Hendrik Hertzsberg, eulogizing Hillary Clinton's campaign:
...it's hard to find anyone who will dispute that if she had not voted to authorize the Iraq war, or if her delegate-hunting strategy had been as astute as her principal opponent's, or if that opponent had been a slightly more ordinary politician, or, perhaps, if her campaign messages had been more coherent and less negative, then she would have breezed to the nomination and made history all by herself.
Emphasis mine.
Maybe. Or maybe she didn't go negative early enough. For all of the media hand-wringing over her campaigns' attacks on Obama and her stupid pandering (both of which, I should say, I found shameful), she pretty thoroughly whipped him in most states that held primaries, which -- far more than the caucuses that Obama dominated -- favor the less politically engaged, who are the most likely to be persuaded by attacks and inconsistent messages.
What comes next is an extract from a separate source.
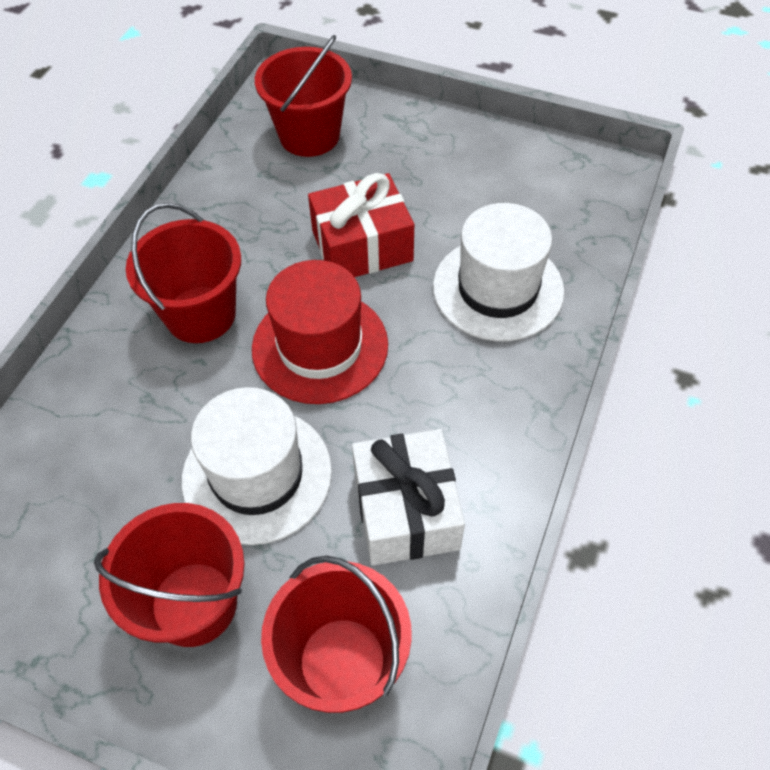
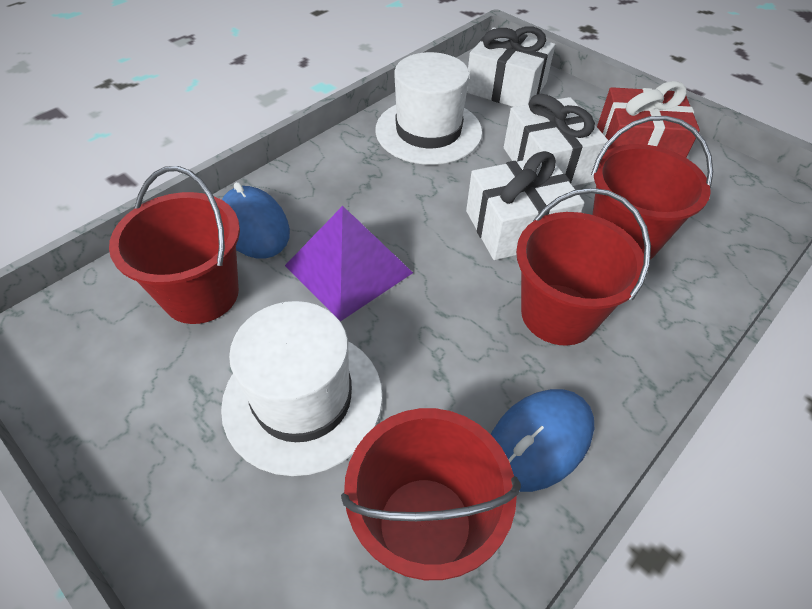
blue mouse: none = 0 -> [222,182,290,259] [491,389,594,492] = 2
purple pyramid: none = 0 -> [285,206,413,321] = 1
red hat: [252,260,388,404] = 1 -> none = 0
white gift: [352,429,465,565] = 1 -> [466,151,585,260] [467,27,555,107] [504,94,608,186] = 3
So maybe if she really wanted the nomination, she should have started smearing Obama from the get-go. Maybe she could have peeled away some of his support in Iowa, or really creamed him in New Hampshire, completely reversing his momentum instead of merely slowing him down until he could roll in South Carolina.
Regardless, the one mistake Clinton made that Hertzberg missed is that for almost a year, until January, Clinton campaigned like she was entitled to the nomination. She assumed she was going to steamroll, barely even campaigning in Iowa until it was too late. She was "inevitable," until she wasn't. She then adopted the "underdog" pose, fighting tooth and nail for every vote in the last half of the campaign. If she had scrapped like that for the first half, she might be the nominee.